* **WHAT YOU ARE ASKED TO DO**
Transcribe every line of each row below word for word, keeping the original order.

* **TASK DATA**
......

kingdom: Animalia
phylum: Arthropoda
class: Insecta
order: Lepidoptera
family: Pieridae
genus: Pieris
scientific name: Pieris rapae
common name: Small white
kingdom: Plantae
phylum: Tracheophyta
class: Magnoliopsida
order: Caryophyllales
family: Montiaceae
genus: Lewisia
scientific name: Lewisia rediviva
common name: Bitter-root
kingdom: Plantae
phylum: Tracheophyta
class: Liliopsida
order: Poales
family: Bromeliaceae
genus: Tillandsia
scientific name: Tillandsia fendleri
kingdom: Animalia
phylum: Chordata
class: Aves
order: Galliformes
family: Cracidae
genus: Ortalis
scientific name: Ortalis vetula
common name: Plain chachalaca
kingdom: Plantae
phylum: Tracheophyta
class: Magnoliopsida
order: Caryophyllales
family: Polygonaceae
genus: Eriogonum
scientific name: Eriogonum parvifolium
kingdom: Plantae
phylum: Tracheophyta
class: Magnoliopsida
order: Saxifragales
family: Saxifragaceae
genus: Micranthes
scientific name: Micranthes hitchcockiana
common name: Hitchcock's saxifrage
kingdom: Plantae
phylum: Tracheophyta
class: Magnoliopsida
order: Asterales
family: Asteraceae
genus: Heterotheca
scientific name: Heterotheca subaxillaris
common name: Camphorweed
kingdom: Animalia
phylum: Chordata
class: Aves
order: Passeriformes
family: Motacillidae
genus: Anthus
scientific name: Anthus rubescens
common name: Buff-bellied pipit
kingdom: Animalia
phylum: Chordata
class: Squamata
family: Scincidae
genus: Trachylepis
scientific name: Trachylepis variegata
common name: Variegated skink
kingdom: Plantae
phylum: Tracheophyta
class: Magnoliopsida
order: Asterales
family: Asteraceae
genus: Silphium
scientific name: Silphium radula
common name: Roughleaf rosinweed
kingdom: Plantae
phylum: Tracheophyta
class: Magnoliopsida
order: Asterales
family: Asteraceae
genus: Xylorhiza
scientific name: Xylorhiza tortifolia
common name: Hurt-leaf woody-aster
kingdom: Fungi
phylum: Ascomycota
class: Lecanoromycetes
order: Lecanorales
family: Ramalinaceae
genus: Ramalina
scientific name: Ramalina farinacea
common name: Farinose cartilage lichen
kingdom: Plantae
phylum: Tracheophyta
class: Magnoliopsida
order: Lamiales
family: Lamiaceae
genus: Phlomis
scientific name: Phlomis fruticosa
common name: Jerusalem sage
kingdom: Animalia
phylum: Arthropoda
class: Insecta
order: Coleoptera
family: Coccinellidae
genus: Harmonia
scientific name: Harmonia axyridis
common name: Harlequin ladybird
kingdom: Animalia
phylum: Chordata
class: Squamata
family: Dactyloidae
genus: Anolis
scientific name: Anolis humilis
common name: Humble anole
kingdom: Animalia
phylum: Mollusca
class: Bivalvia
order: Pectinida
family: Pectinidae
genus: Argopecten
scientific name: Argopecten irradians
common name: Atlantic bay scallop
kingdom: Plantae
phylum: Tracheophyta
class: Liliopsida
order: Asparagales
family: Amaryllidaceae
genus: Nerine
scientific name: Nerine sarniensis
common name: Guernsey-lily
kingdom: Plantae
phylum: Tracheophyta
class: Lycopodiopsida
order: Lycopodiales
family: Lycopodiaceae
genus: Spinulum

......

* **TASK SOLUTION**
kingdom: Animalia
phylum: Arthropoda
class: Insecta
order: Lepidoptera
family: Pieridae
genus: Pieris
scientific name: Pieris rapae
common name: Small white
kingdom: Plantae
phylum: Tracheophyta
class: Magnoliopsida
order: Caryophyllales
family: Montiaceae
genus: Lewisia
scientific name: Lewisia rediviva
common name: Bitter-root
kingdom: Plantae
phylum: Tracheophyta
class: Liliopsida
order: Poales
family: Bromeliaceae
genus: Tillandsia
scientific name: Tillandsia fendleri
kingdom: Animalia
phylum: Chordata
class: Aves
order: Galliformes
family: Cracidae
genus: Ortalis
scientific name: Ortalis vetula
common name: Plain chachalaca
kingdom: Plantae
phylum: Tracheophyta
class: Magnoliopsida
order: Caryophyllales
family: Polygonaceae
genus: Eriogonum
scientific name: Eriogonum parvifolium
kingdom: Plantae
phylum: Tracheophyta
class: Magnoliopsida
order: Saxifragales
family: Saxifragaceae
genus: Micranthes
scientific name: Micranthes hitchcockiana
common name: Hitchcock's saxifrage
kingdom: Plantae
phylum: Tracheophyta
class: Magnoliopsida
order: Asterales
family: Asteraceae
genus: Heterotheca
scientific name: Heterotheca subaxillaris
common name: Camphorweed
kingdom: Animalia
phylum: Chordata
class: Aves
order: Passeriformes
family: Motacillidae
genus: Anthus
scientific name: Anthus rubescens
common name: Buff-bellied pipit
kingdom: Animalia
phylum: Chordata
class: Squamata
family: Scincidae
genus: Trachylepis
scientific name: Trachylepis variegata
common name: Variegated skink
kingdom: Plantae
phylum: Tracheophyta
class: Magnoliopsida
order: Asterales
family: Asteraceae
genus: Silphium
scientific name: Silphium radula
common name: Roughleaf rosinweed
kingdom: Plantae
phylum: Tracheophyta
class: Magnoliopsida
order: Asterales
family: Asteraceae
genus: Xylorhiza
scientific name: Xylorhiza tortifolia
common name: Hurt-leaf woody-aster
kingdom: Fungi
phylum: Ascomycota
class: Lecanoromycetes
order: Lecanorales
family: Ramalinaceae
genus: Ramalina
scientific name: Ramalina farinacea
common name: Farinose cartilage lichen
kingdom: Plantae
phylum: Tracheophyta
class: Magnoliopsida
order: Lamiales
family: Lamiaceae
genus: Phlomis
scientific name: Phlomis fruticosa
common name: Jerusalem sage
kingdom: Animalia
phylum: Arthropoda
class: Insecta
order: Coleoptera
family: Coccinellidae
genus: Harmonia
scientific name: Harmonia axyridis
common name: Harlequin ladybird
kingdom: Animalia
phylum: Chordata
class: Squamata
family: Dactyloidae
genus: Anolis
scientific name: Anolis humilis
common name: Humble anole
kingdom: Animalia
phylum: Mollusca
class: Bivalvia
order: Pectinida
family: Pectinidae
genus: Argopecten
scientific name: Argopecten irradians
common name: Atlantic bay scallop
kingdom: Plantae
phylum: Tracheophyta
class: Liliopsida
order: Asparagales
family: Amaryllidaceae
genus: Nerine
scientific name: Nerine sarniensis
common name: Guernsey-lily
kingdom: Plantae
phylum: Tracheophyta
class: Lycopodiopsida
order: Lycopodiales
family: Lycopodiaceae
genus: Spinulum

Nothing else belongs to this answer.